*PROBLEM TO SOLVE*: For each entry that follows, write out an identical copy.

*DATASET EXCERPTS*:
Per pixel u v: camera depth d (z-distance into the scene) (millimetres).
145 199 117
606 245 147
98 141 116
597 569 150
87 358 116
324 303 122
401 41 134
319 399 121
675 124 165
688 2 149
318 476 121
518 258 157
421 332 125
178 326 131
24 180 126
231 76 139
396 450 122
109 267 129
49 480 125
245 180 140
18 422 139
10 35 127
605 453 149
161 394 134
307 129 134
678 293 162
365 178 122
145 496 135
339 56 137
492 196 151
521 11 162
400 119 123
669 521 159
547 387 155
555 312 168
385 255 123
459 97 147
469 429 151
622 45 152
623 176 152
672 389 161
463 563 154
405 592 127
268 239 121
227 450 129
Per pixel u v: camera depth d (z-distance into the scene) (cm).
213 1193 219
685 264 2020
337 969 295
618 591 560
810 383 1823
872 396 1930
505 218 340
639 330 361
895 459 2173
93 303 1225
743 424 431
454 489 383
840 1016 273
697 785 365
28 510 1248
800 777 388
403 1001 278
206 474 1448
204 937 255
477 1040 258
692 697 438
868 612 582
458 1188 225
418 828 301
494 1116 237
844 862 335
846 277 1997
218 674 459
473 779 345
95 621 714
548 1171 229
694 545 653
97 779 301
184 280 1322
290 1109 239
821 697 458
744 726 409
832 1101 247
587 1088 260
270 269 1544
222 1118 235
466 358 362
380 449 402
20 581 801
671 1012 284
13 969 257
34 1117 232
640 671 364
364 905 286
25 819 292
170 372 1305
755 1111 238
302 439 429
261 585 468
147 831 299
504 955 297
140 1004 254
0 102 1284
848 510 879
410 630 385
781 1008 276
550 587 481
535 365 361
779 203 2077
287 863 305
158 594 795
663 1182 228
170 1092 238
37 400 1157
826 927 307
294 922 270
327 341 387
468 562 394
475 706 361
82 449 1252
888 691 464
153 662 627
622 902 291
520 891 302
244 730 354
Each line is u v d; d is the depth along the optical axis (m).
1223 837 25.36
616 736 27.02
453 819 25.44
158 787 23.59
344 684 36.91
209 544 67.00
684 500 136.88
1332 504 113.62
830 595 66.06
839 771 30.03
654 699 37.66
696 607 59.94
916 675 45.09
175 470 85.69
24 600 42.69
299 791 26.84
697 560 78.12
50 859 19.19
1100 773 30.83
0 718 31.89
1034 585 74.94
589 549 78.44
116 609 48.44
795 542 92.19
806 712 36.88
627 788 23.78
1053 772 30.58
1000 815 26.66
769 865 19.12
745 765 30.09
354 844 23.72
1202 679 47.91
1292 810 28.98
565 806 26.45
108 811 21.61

*EXERCISE RESULT*:
Per pixel u v: camera depth d (z-distance into the scene) (millimetres).
145 199 117
606 245 147
98 141 116
597 569 150
87 358 116
324 303 122
401 41 134
319 399 121
675 124 165
688 2 149
318 476 121
518 258 157
421 332 125
178 326 131
24 180 126
231 76 139
396 450 122
109 267 129
49 480 125
245 180 140
18 422 139
10 35 127
605 453 149
161 394 134
307 129 134
678 293 162
365 178 122
145 496 135
339 56 137
492 196 151
521 11 162
400 119 123
669 521 159
547 387 155
555 312 168
385 255 123
459 97 147
469 429 151
622 45 152
623 176 152
672 389 161
463 563 154
405 592 127
268 239 121
227 450 129
Per pixel u v: camera depth d (z-distance into the scene) (cm).
213 1193 219
685 264 2020
337 969 295
618 591 560
810 383 1823
872 396 1930
505 218 340
639 330 361
895 459 2173
93 303 1225
743 424 431
454 489 383
840 1016 273
697 785 365
28 510 1248
800 777 388
403 1001 278
206 474 1448
204 937 255
477 1040 258
692 697 438
868 612 582
458 1188 225
418 828 301
494 1116 237
844 862 335
846 277 1997
218 674 459
473 779 345
95 621 714
548 1171 229
694 545 653
97 779 301
184 280 1322
290 1109 239
821 697 458
744 726 409
832 1101 247
587 1088 260
270 269 1544
222 1118 235
466 358 362
380 449 402
20 581 801
671 1012 284
13 969 257
34 1117 232
640 671 364
364 905 286
25 819 292
170 372 1305
755 1111 238
302 439 429
261 585 468
147 831 299
504 955 297
140 1004 254
0 102 1284
848 510 879
410 630 385
781 1008 276
550 587 481
535 365 361
779 203 2077
287 863 305
158 594 795
663 1182 228
170 1092 238
37 400 1157
826 927 307
294 922 270
327 341 387
468 562 394
475 706 361
82 449 1252
888 691 464
153 662 627
622 902 291
520 891 302
244 730 354
Each line is u v d; d is the depth along the optical axis (m).
1223 837 25.36
616 736 27.02
453 819 25.44
158 787 23.59
344 684 36.91
209 544 67.00
684 500 136.88
1332 504 113.62
830 595 66.06
839 771 30.03
654 699 37.66
696 607 59.94
916 675 45.09
175 470 85.69
24 600 42.69
299 791 26.84
697 560 78.12
50 859 19.19
1100 773 30.83
0 718 31.89
1034 585 74.94
589 549 78.44
116 609 48.44
795 542 92.19
806 712 36.88
627 788 23.78
1053 772 30.58
1000 815 26.66
769 865 19.12
745 765 30.09
354 844 23.72
1202 679 47.91
1292 810 28.98
565 806 26.45
108 811 21.61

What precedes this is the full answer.